= RECORDS FOR PROCESSING =
Start of Block
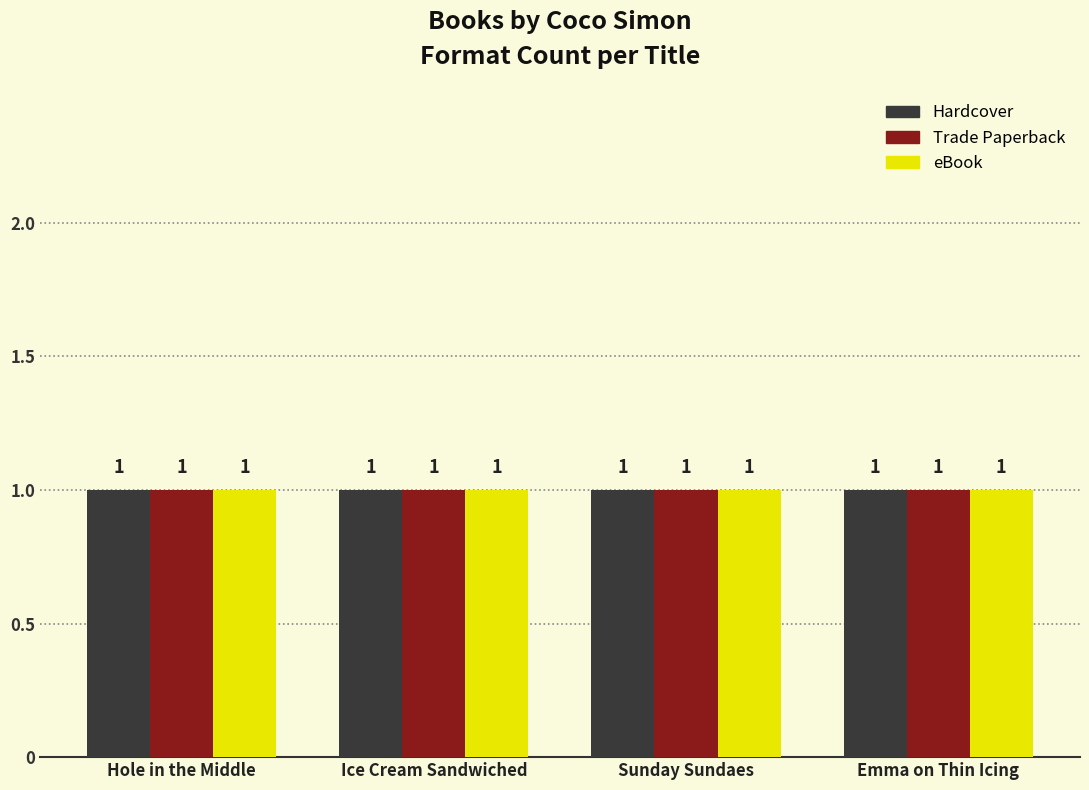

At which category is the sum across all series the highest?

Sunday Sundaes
End of Block
Start of Block
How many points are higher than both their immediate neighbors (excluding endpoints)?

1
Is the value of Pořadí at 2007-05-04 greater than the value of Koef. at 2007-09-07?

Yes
End of Block
Write out the items word for word, from the line with "At which category" up to and including the line with "Sunday Sundaes".

= SOLUTION FOR THIS TASK =
At which category is the sum across all series the highest?

Sunday Sundaes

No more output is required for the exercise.